I wrote this piece to present at the seasonal wrap-up of my local community organizing group. Alas, I am very wordy and had to cut some of it for the sake of moving the meeting along, so I decided to share the full text here.
Reflections on Community Organizing
Over the last few years, I’ve found that my life has – somewhat unintentionally – started to orient itself around social justice and community service.
First, I started an ethical fashion blog – which basically means I talk about labor rights, pollution, and economic policy through the medium of personal style; I promise it’s more exciting than it sounds.
Because most of the people I talk about and advocate for live in other countries and have vastly different lives than my own, I reflect a lot on how I can best cultivate a broader sense of what it means to not just shop ethically, but live ethically.
Secondly, I started managing a local thrift shop that functions as a ministry of a local church. It’s important to me that I always keep that word, ministry, in mind as I work through the tedium of sorting donations, schedule volunteers, and talk with and assist our customers, who come from many different backgrounds, cultures, and places.
It strikes me again and again that there’s no one size fits all when it comes to reaching people, or being present.
At the thrift shop, I tend to reflect on how I can best cultivate an environment of radical, universal welcome, how I and my volunteers can make each person feel at home.
And then I started working with my local justice ministry. I’d been asking these BIG questions about Ethics and Ministry and it seemed to me that working within an interfaith, multi-demographic, local community organizing group could answer some of these questions for me.
When I first got involved last fall, I thought I would just feel things out, attend a few meetings, and come to the annual events. I didn’t anticipate that I would become a team member, and then give my friend’s testimony [on the difficulty of aging while impoverished] at the fall assembly.
And then I joined a strategy committee. And then I made friends, younger, older, from different faiths and different life paths. And things since then have been exasperating and life-affirming, sometimes in the same meeting! And people have rubbed me the wrong way, and the same people have encouraged me in this work.
And I’m coming to realize that I can’t have a pet cause when it comes to justice.
It’s all or nothing – once you see injustice, you can’t unsee it. And even when the community’s and the world’s problems seem insurmountable, you start to hunger to change things. As author Barbara Kingsolver said recently at a local event: “Hope is a moral imperative.” You hope – and work – for change because you have to.
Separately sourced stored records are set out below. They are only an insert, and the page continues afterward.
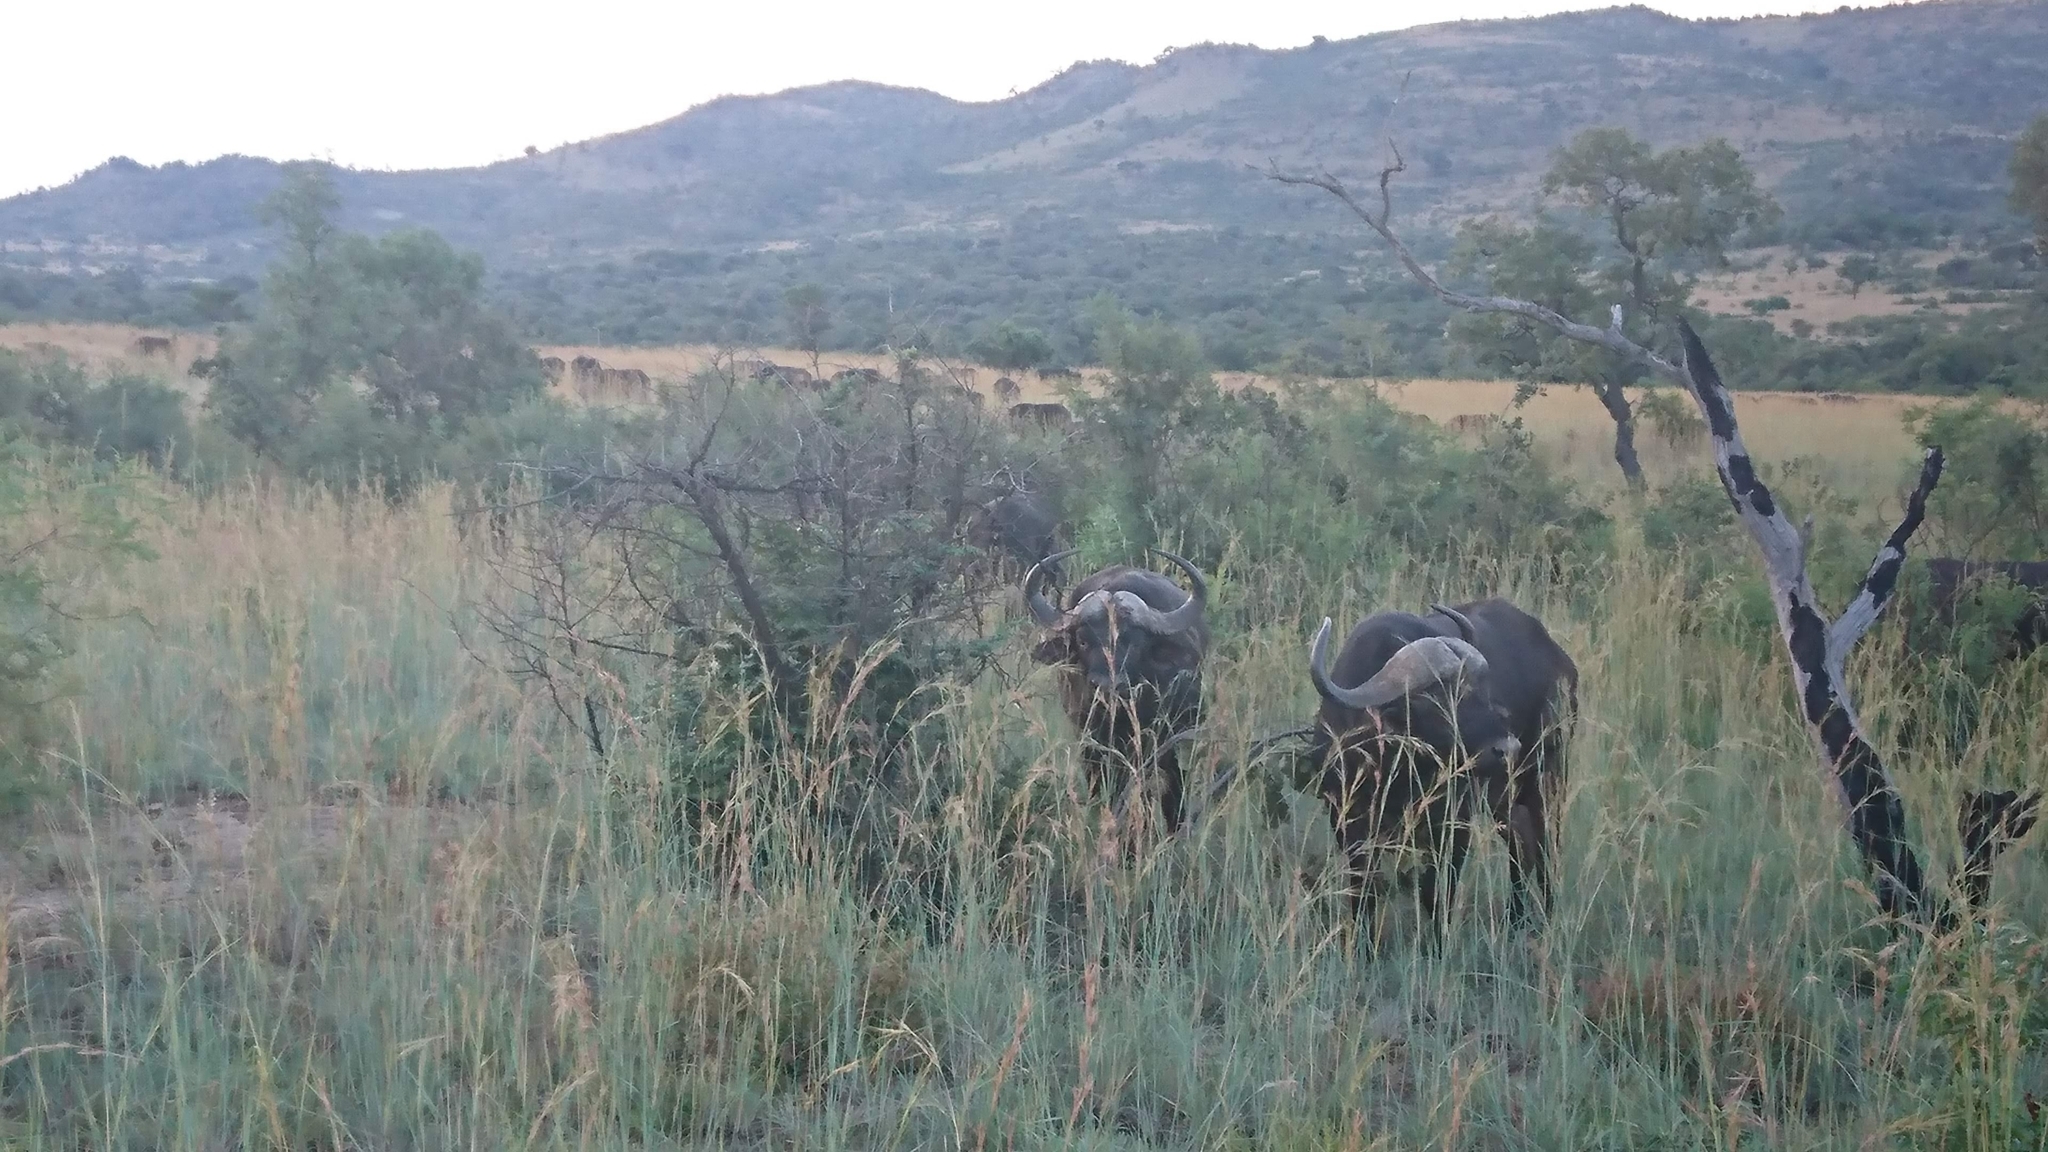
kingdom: Animalia
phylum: Chordata
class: Mammalia
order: Artiodactyla
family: Bovidae
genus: Syncerus
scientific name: Syncerus caffer
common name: African buffalo
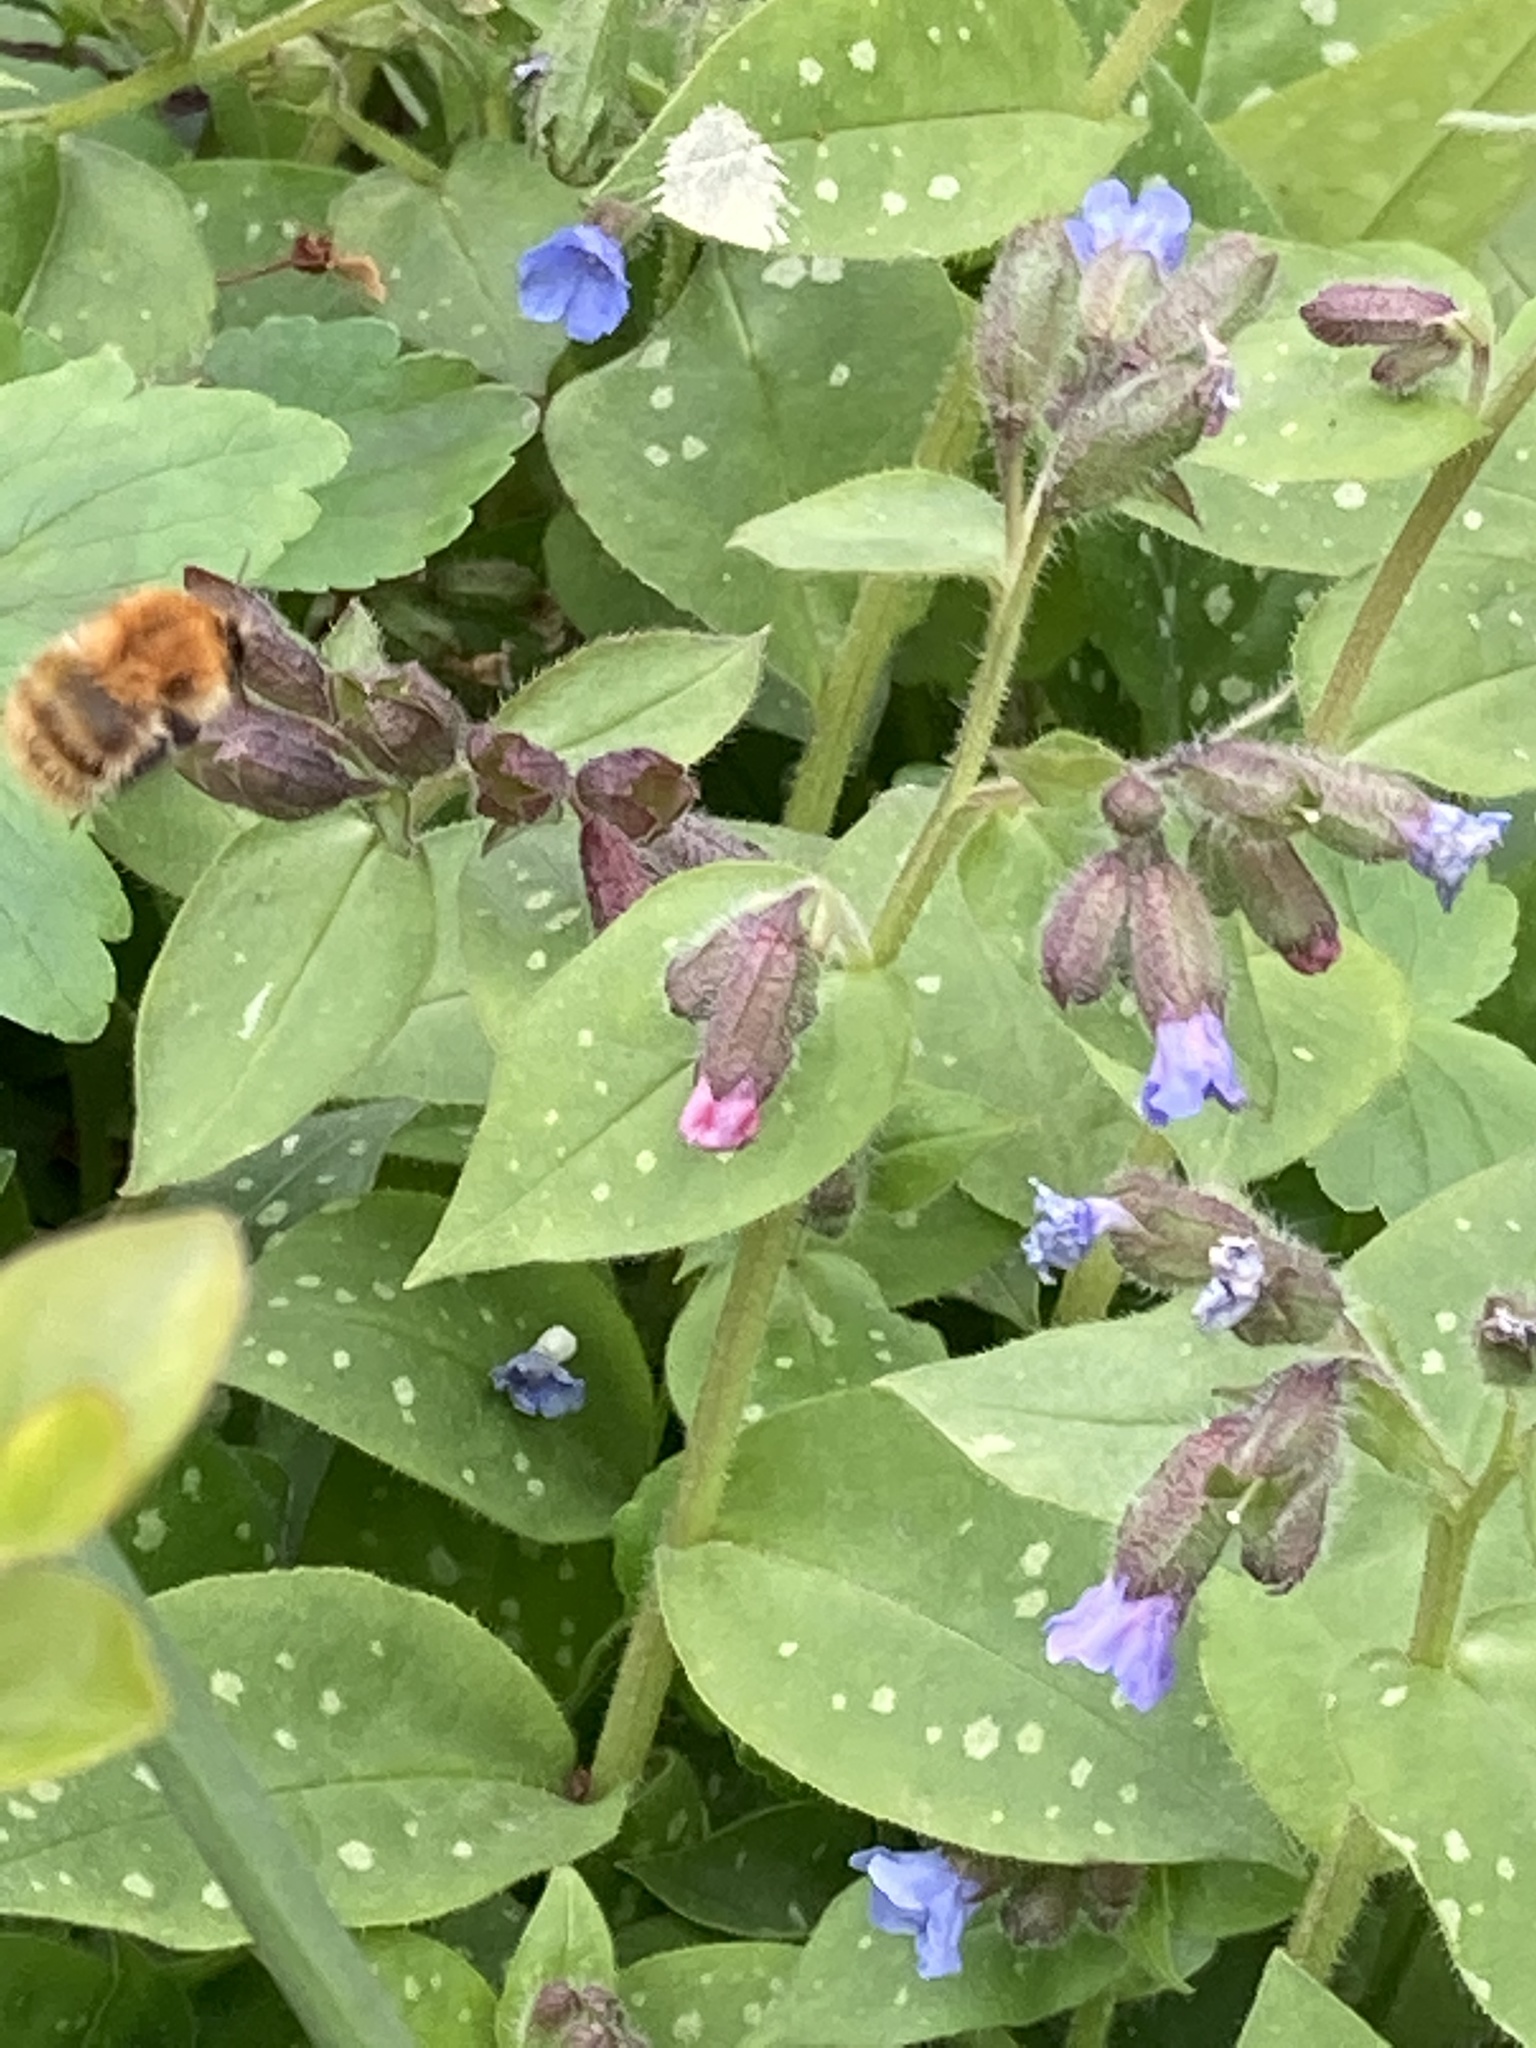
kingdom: Animalia
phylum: Arthropoda
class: Insecta
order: Hymenoptera
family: Apidae
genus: Bombus
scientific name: Bombus pascuorum
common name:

It becomes your calling.
Seeking loving justice in the local, tangible way that this justice ministry does has changed me. It makes me realize how much I don’t know, and it challenges my individual notions of what is best. It has forced me to realize that the important thing is keeping the conversation and the work moving forward.
It grounds the more theoretical work I do in the realities of community and connection.
And working specifically on the elder care issue has opened me up to the challenges of my largely older volunteer team at work and to my customers young and old who sacrifice much to care for their loved ones.
I believe in justice ministry because I can see change – not just in the communities we seek to aid but in the relationships formed in this space, and in my own life. Admittedly, there were times in the last few months where I felt so overwhelmed I couldn’t think straight. I felt like quitting everything. But we need each other on every scale, on every level.
And understanding that has not only helped me do better work and write better blog posts, it’s helped me orient myself even more toward the humility, compassion, and dedication my faith has called me to.